Solar power enthusiasts understand that solar doesn’t just lower their electric bill – it changes the world. The recent Wildfires in Australia have helped reinforce that point. Record heat and dry conditions in 2019 turned the country’s forests and grasslands into vast swaths of combustible fuel. On December 17, the country recorded its record-hottest day – 107.4 F – beating the previous record set just 24 hours before.
By then, Australia’s fires were already raging. What would have already been a hot, dry summer for Australia (summer begins in December in the Southern Hemisphere) was made much worse by climate change. Australia’s most recent State of the Climate report showed the country has warmed by just over 1.8 degrees Fahrenheit since 1910, with most of the warming happening since 1950. That means everything is hotter and dryer.
The challenges around the climate crisis are not specific to Australia. According to a new Pew Research Center survey, roughly six in ten U.S. adults (62%) say climate change is currently affecting their local community either a great deal or some.
The biggest culprit driving this climate crisis is the burning of fossil fuels for energy. These polluting energy sources dump added greenhouse gases, especially carbon dioxide, into the atmosphere. That, in turn, traps more and more heat radiating from Earth toward space.
About one-third of U.S. carbon emissions result from burning fossil fuels for electricity to power homes and buildings. Solar energy is perhaps one of the most obvious answers to reducing this pollution and easing this greenhouse effect.
According to SEIA, about 1.3 billion trees store as much carbon saved by the U.S. solar industry, and that number is set to grow as the solar industry expands. The third quarter of 2019 was the largest year ever for residential solar installations, and total installed U.S. photovoltaic (PV) solar capacity is expected to more than double over the next five years. As a leader in the solar industry with the most efficient panels on the market,1 SunPower will play a major role in that growth.
But slowing the earth’s dangerous warming trend will require people to use all types of renewable energy, not just solar. In many places, renewables like wind or wave energy seem exotic to people, and yet they are just as much a part of the landscape as fossil fuels. Texas, for example, is long known for sprawling oil fields. But the Lone Star State already leads the country in the use of wind energy, it’s sixth in solar power production, and it has huge reserves of geothermal energy that are just beginning to be tapped.

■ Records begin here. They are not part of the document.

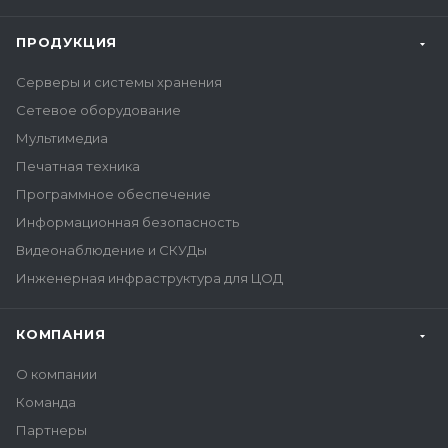
ПРОДУКЦИЯ
Серверы и системы хранения
Сетевое оборудование
Мультимедиа
Печатная техника
Программное обеспечение
Информационная безопасность
Видеонаблюдение и СКУДы
Инженерная инфраструктура для ЦОД
КОМПАНИЯ
О компании
Команда
Партнеры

While many states have created incentive programs to encourage the use of renewable energy, the U.S. government has hindered their adoption in recent years. In 2018, it adopted a 30 percent tariff on PV solar panels that cost the solar industry an estimated 62,000 jobs and nearly $19 million in new private sector investment in 2018. More importantly, the tariffs reduced the use of solar panels has increased greenhouse gases to about 5.5 million cars.
Even so, solar panel prices have actually dropped since the tariffs began, meaning that it’s cheaper to use solar than ever before. New electricity generating capacity in the U.S. is expected to come mostly from wind and solar in 2020, and renewables are projected to be the fastest-growing source of electricity in the U.S. over the next two years.
The bottom line is that people want the ability to power their homes and get around without stoking disasters like the brush fires burning through Australia. Sunlight is an eternal, nonpolluting source of energy, and SunPower has almost 35 years of experience helping customers harness it to reduce their carbon footprint and help save money on their electric bills.
1 Based on a datasheet review of websites of the top 20 manufacturers per IHS, as of May 2019.